(Data begins)

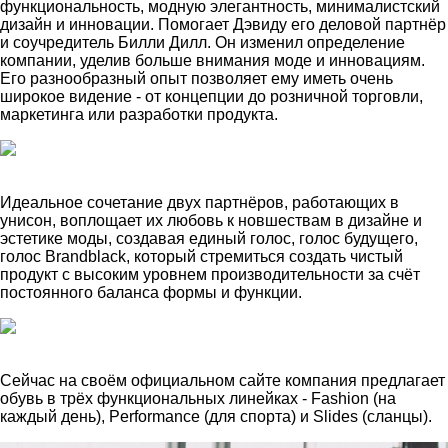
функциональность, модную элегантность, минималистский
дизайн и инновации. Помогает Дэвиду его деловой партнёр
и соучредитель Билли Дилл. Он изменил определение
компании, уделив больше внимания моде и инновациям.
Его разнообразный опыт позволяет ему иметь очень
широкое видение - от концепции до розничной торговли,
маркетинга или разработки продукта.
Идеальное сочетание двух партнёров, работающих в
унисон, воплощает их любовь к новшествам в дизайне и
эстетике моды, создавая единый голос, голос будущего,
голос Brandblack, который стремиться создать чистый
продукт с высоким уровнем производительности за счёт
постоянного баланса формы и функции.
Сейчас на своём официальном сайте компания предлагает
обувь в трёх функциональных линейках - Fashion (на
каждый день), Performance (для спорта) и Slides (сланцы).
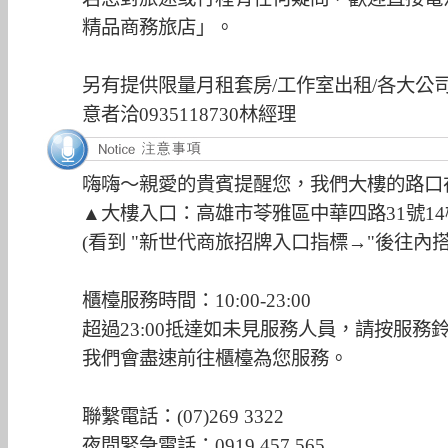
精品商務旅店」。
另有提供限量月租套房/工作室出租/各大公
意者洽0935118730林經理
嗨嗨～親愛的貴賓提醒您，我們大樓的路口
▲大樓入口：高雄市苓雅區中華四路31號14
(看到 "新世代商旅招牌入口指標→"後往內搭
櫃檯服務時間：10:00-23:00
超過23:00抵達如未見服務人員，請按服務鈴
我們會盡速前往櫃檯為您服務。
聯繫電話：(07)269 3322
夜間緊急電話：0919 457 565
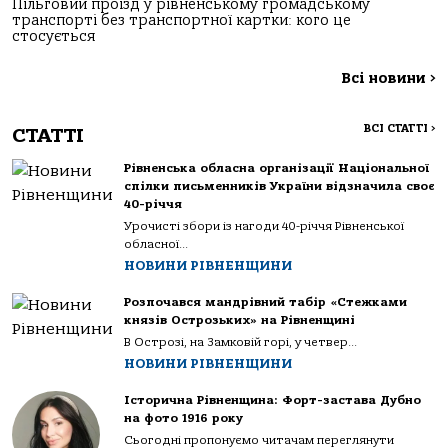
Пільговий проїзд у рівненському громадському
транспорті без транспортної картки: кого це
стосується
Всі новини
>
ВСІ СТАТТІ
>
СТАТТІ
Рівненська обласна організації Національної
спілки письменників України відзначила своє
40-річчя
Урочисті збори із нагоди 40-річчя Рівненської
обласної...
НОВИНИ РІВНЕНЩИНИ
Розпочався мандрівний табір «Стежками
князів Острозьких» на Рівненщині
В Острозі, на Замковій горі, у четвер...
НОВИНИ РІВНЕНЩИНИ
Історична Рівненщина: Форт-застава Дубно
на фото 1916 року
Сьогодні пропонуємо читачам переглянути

(Data ends)

(Problem to solve):
Reproduce the text read from all of the records above, keeping every line unchanged and in the same order, and leave the pictures out of your answer.

(Written response):
функциональность, модную элегантность, минималистский
дизайн и инновации. Помогает Дэвиду его деловой партнёр
и соучредитель Билли Дилл. Он изменил определение
компании, уделив больше внимания моде и инновациям.
Его разнообразный опыт позволяет ему иметь очень
широкое видение - от концепции до розничной торговли,
маркетинга или разработки продукта.
Идеальное сочетание двух партнёров, работающих в
унисон, воплощает их любовь к новшествам в дизайне и
эстетике моды, создавая единый голос, голос будущего,
голос Brandblack, который стремиться создать чистый
продукт с высоким уровнем производительности за счёт
постоянного баланса формы и функции.
Сейчас на своём официальном сайте компания предлагает
обувь в трёх функциональных линейках - Fashion (на
каждый день), Performance (для спорта) и Slides (сланцы).
精品商務旅店」。
另有提供限量月租套房/工作室出租/各大公
意者洽0935118730林經理
嗨嗨～親愛的貴賓提醒您，我們大樓的路口
▲大樓入口：高雄市苓雅區中華四路31號14
(看到 "新世代商旅招牌入口指標→"後往內搭
櫃檯服務時間：10:00-23:00
超過23:00抵達如未見服務人員，請按服務鈴
我們會盡速前往櫃檯為您服務。
聯繫電話：(07)269 3322
夜間緊急電話：0919 457 565
Пільговий проїзд у рівненському громадському
транспорті без транспортної картки: кого це
стосується
Всі новини
>
ВСІ СТАТТІ
>
СТАТТІ
Рівненська обласна організації Національної
спілки письменників України відзначила своє
40-річчя
Урочисті збори із нагоди 40-річчя Рівненської
обласної...
НОВИНИ РІВНЕНЩИНИ
Розпочався мандрівний табір «Стежками
князів Острозьких» на Рівненщині
В Острозі, на Замковій горі, у четвер...
НОВИНИ РІВНЕНЩИНИ
Історична Рівненщина: Форт-застава Дубно
на фото 1916 року
Сьогодні пропонуємо читачам переглянути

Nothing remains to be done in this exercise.